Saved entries
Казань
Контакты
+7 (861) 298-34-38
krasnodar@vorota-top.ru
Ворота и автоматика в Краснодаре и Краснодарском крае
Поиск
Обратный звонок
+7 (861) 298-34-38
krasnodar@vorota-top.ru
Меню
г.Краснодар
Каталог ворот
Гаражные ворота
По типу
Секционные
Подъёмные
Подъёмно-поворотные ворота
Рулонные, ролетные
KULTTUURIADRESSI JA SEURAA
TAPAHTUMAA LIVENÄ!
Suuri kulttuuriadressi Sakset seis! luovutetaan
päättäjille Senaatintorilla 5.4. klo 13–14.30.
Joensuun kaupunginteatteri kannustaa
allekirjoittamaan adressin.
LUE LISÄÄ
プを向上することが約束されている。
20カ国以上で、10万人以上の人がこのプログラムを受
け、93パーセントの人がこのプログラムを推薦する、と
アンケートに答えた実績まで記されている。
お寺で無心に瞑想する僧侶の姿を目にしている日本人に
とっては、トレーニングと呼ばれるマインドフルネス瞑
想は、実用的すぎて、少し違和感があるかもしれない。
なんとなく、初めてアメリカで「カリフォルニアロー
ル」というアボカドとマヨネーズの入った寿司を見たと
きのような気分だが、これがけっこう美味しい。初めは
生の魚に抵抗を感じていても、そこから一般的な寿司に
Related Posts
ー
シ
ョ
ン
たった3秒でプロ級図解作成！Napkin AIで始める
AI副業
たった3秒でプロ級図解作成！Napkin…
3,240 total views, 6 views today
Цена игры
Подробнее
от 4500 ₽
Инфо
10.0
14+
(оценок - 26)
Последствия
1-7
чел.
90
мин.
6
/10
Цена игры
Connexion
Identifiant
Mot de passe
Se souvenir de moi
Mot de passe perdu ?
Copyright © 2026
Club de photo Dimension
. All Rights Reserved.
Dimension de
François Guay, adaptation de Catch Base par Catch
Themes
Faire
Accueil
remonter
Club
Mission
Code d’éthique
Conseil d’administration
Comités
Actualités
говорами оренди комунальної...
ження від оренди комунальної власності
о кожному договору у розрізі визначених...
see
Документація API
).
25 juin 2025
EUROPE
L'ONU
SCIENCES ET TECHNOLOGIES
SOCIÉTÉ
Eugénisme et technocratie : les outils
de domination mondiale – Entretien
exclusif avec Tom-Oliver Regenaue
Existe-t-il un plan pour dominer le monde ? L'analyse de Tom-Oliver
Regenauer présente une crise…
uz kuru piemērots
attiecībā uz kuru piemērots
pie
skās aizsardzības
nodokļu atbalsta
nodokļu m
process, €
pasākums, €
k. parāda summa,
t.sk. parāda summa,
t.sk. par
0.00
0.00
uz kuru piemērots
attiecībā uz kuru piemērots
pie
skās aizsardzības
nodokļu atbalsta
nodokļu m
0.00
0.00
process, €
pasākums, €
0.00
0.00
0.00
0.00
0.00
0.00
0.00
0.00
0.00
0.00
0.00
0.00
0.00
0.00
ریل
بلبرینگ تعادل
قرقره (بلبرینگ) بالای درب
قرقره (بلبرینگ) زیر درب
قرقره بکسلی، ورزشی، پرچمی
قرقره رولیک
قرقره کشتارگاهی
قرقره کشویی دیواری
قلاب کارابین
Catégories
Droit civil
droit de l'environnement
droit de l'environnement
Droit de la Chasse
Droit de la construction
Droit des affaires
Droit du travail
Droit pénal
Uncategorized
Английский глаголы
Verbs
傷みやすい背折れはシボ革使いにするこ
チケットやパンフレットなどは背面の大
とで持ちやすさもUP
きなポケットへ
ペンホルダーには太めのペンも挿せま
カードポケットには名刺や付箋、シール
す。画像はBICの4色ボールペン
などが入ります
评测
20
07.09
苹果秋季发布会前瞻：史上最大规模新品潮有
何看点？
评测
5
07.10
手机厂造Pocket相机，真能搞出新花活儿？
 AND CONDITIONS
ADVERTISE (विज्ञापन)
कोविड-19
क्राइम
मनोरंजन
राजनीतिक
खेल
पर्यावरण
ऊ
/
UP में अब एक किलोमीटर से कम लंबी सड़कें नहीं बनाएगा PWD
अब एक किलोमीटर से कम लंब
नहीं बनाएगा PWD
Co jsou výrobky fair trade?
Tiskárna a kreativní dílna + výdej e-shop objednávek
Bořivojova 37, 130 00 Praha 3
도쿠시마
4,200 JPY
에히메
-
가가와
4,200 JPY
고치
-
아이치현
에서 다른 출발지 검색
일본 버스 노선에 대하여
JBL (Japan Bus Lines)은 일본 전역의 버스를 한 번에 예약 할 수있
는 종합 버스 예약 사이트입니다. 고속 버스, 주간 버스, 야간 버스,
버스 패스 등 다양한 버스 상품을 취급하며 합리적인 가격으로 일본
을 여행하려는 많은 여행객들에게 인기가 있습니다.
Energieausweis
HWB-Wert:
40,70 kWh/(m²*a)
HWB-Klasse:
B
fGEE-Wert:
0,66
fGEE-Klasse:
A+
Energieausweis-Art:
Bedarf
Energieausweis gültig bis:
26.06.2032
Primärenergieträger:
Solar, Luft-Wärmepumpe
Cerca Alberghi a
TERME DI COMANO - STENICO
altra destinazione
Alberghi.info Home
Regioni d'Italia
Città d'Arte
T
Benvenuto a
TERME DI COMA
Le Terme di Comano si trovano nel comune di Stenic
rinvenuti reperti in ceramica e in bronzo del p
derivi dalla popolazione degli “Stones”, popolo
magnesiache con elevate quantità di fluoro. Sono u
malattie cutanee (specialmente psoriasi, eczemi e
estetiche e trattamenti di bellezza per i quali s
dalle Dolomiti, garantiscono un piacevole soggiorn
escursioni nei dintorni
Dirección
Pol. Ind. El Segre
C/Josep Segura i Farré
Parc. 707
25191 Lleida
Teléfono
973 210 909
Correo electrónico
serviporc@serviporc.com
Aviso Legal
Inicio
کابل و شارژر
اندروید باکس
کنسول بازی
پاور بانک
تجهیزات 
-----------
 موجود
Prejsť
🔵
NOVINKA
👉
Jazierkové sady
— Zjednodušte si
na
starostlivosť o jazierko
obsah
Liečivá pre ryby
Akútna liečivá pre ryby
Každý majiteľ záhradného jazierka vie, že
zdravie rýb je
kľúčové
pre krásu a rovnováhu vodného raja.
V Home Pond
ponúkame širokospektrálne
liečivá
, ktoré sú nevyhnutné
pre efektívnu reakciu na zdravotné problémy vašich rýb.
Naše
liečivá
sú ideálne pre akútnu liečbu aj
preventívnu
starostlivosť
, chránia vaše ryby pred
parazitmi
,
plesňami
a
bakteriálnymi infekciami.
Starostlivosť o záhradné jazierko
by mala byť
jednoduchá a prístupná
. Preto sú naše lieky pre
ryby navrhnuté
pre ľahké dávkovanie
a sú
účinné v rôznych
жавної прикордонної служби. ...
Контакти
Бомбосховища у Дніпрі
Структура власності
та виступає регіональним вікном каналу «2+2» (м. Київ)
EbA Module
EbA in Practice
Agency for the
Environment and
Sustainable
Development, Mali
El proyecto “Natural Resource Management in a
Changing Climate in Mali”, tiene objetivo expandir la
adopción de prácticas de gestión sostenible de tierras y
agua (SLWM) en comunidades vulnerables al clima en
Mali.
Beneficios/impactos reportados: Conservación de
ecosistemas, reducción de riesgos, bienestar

Written task: All of the data above should be reproduced word for word.

Task response:
Казань
Контакты
+7 (861) 298-34-38
krasnodar@vorota-top.ru
Ворота и автоматика в Краснодаре и Краснодарском крае
Поиск
Обратный звонок
+7 (861) 298-34-38
krasnodar@vorota-top.ru
Меню
г.Краснодар
Каталог ворот
Гаражные ворота
По типу
Секционные
Подъёмные
Подъёмно-поворотные ворота
Рулонные, ролетные
KULTTUURIADRESSI JA SEURAA
TAPAHTUMAA LIVENÄ!
Suuri kulttuuriadressi Sakset seis! luovutetaan
päättäjille Senaatintorilla 5.4. klo 13–14.30.
Joensuun kaupunginteatteri kannustaa
allekirjoittamaan adressin.
LUE LISÄÄ
プを向上することが約束されている。
20カ国以上で、10万人以上の人がこのプログラムを受
け、93パーセントの人がこのプログラムを推薦する、と
アンケートに答えた実績まで記されている。
お寺で無心に瞑想する僧侶の姿を目にしている日本人に
とっては、トレーニングと呼ばれるマインドフルネス瞑
想は、実用的すぎて、少し違和感があるかもしれない。
なんとなく、初めてアメリカで「カリフォルニアロー
ル」というアボカドとマヨネーズの入った寿司を見たと
きのような気分だが、これがけっこう美味しい。初めは
生の魚に抵抗を感じていても、そこから一般的な寿司に
Related Posts
ー
シ
ョ
ン
たった3秒でプロ級図解作成！Napkin AIで始める
AI副業
たった3秒でプロ級図解作成！Napkin…
3,240 total views, 6 views today
Цена игры
Подробнее
от 4500 ₽
Инфо
10.0
14+
(оценок - 26)
Последствия
1-7
чел.
90
мин.
6
/10
Цена игры
Connexion
Identifiant
Mot de passe
Se souvenir de moi
Mot de passe perdu ?
Copyright © 2026
Club de photo Dimension
. All Rights Reserved.
Dimension de
François Guay, adaptation de Catch Base par Catch
Themes
Faire
Accueil
remonter
Club
Mission
Code d’éthique
Conseil d’administration
Comités
Actualités
говорами оренди комунальної...
ження від оренди комунальної власності
о кожному договору у розрізі визначених...
see
Документація API
).
25 juin 2025
EUROPE
L'ONU
SCIENCES ET TECHNOLOGIES
SOCIÉTÉ
Eugénisme et technocratie : les outils
de domination mondiale – Entretien
exclusif avec Tom-Oliver Regenaue
Existe-t-il un plan pour dominer le monde ? L'analyse de Tom-Oliver
Regenauer présente une crise…
uz kuru piemērots
attiecībā uz kuru piemērots
pie
skās aizsardzības
nodokļu atbalsta
nodokļu m
process, €
pasākums, €
k. parāda summa,
t.sk. parāda summa,
t.sk. par
0.00
0.00
uz kuru piemērots
attiecībā uz kuru piemērots
pie
skās aizsardzības
nodokļu atbalsta
nodokļu m
0.00
0.00
process, €
pasākums, €
0.00
0.00
0.00
0.00
0.00
0.00
0.00
0.00
0.00
0.00
0.00
0.00
0.00
0.00
ریل
بلبرینگ تعادل
قرقره (بلبرینگ) بالای درب
قرقره (بلبرینگ) زیر درب
قرقره بکسلی، ورزشی، پرچمی
قرقره رولیک
قرقره کشتارگاهی
قرقره کشویی دیواری
قلاب کارابین
Catégories
Droit civil
droit de l'environnement
droit de l'environnement
Droit de la Chasse
Droit de la construction
Droit des affaires
Droit du travail
Droit pénal
Uncategorized
Английский глаголы
Verbs
傷みやすい背折れはシボ革使いにするこ
チケットやパンフレットなどは背面の大
とで持ちやすさもUP
きなポケットへ
ペンホルダーには太めのペンも挿せま
カードポケットには名刺や付箋、シール
す。画像はBICの4色ボールペン
などが入ります
评测
20
07.09
苹果秋季发布会前瞻：史上最大规模新品潮有
何看点？
评测
5
07.10
手机厂造Pocket相机，真能搞出新花活儿？
 AND CONDITIONS
ADVERTISE (विज्ञापन)
कोविड-19
क्राइम
मनोरंजन
राजनीतिक
खेल
पर्यावरण
ऊ
/
UP में अब एक किलोमीटर से कम लंबी सड़कें नहीं बनाएगा PWD
अब एक किलोमीटर से कम लंब
नहीं बनाएगा PWD
Co jsou výrobky fair trade?
Tiskárna a kreativní dílna + výdej e-shop objednávek
Bořivojova 37, 130 00 Praha 3
도쿠시마
4,200 JPY
에히메
-
가가와
4,200 JPY
고치
-
아이치현
에서 다른 출발지 검색
일본 버스 노선에 대하여
JBL (Japan Bus Lines)은 일본 전역의 버스를 한 번에 예약 할 수있
는 종합 버스 예약 사이트입니다. 고속 버스, 주간 버스, 야간 버스,
버스 패스 등 다양한 버스 상품을 취급하며 합리적인 가격으로 일본
을 여행하려는 많은 여행객들에게 인기가 있습니다.
Energieausweis
HWB-Wert:
40,70 kWh/(m²*a)
HWB-Klasse:
B
fGEE-Wert:
0,66
fGEE-Klasse:
A+
Energieausweis-Art:
Bedarf
Energieausweis gültig bis:
26.06.2032
Primärenergieträger:
Solar, Luft-Wärmepumpe
Cerca Alberghi a
TERME DI COMANO - STENICO
altra destinazione
Alberghi.info Home
Regioni d'Italia
Città d'Arte
T
Benvenuto a
TERME DI COMA
Le Terme di Comano si trovano nel comune di Stenic
rinvenuti reperti in ceramica e in bronzo del p
derivi dalla popolazione degli “Stones”, popolo
magnesiache con elevate quantità di fluoro. Sono u
malattie cutanee (specialmente psoriasi, eczemi e
estetiche e trattamenti di bellezza per i quali s
dalle Dolomiti, garantiscono un piacevole soggiorn
escursioni nei dintorni
Dirección
Pol. Ind. El Segre
C/Josep Segura i Farré
Parc. 707
25191 Lleida
Teléfono
973 210 909
Correo electrónico
serviporc@serviporc.com
Aviso Legal
Inicio
کابل و شارژر
اندروید باکس
کنسول بازی
پاور بانک
تجهیزات 
-----------
 موجود
Prejsť
🔵
NOVINKA
👉
Jazierkové sady
— Zjednodušte si
na
starostlivosť o jazierko
obsah
Liečivá pre ryby
Akútna liečivá pre ryby
Každý majiteľ záhradného jazierka vie, že
zdravie rýb je
kľúčové
pre krásu a rovnováhu vodného raja.
V Home Pond
ponúkame širokospektrálne
liečivá
, ktoré sú nevyhnutné
pre efektívnu reakciu na zdravotné problémy vašich rýb.
Naše
liečivá
sú ideálne pre akútnu liečbu aj
preventívnu
starostlivosť
, chránia vaše ryby pred
parazitmi
,
plesňami
a
bakteriálnymi infekciami.
Starostlivosť o záhradné jazierko
by mala byť
jednoduchá a prístupná
. Preto sú naše lieky pre
ryby navrhnuté
pre ľahké dávkovanie
a sú
účinné v rôznych
жавної прикордонної служби. ...
Контакти
Бомбосховища у Дніпрі
Структура власності
та виступає регіональним вікном каналу «2+2» (м. Київ)
EbA Module
EbA in Practice
Agency for the
Environment and
Sustainable
Development, Mali
El proyecto “Natural Resource Management in a
Changing Climate in Mali”, tiene objetivo expandir la
adopción de prácticas de gestión sostenible de tierras y
agua (SLWM) en comunidades vulnerables al clima en
Mali.
Beneficios/impactos reportados: Conservación de
ecosistemas, reducción de riesgos, bienestar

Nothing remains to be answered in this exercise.